Extracted information ▸
● ● ●

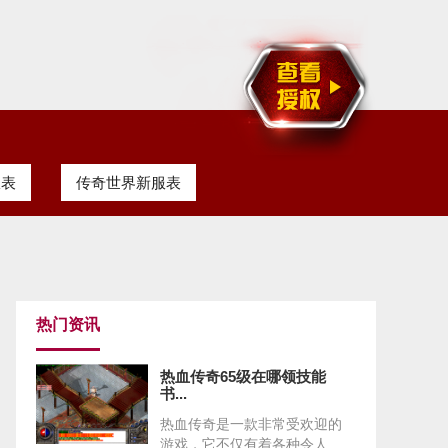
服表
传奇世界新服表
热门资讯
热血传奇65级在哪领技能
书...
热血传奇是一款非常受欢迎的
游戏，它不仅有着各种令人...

● ● ●

Problem statement ▸
Can you convert the text read from the rows above into a Markdown table with two columns, No. and Text, putting one line per table row, numbering from 1, and skipping blank lines? Leave the pictures out of the answer.

Task response ▸
| No. | Text |
|---|---|
| 1 | 服表 |
| 2 | 传奇世界新服表 |
| 3 | 热门资讯 |
| 4 | 热血传奇65级在哪领技能 |
| 5 | 书... |
| 6 | 热血传奇是一款非常受欢迎的 |
| 7 | 游戏，它不仅有着各种令人... |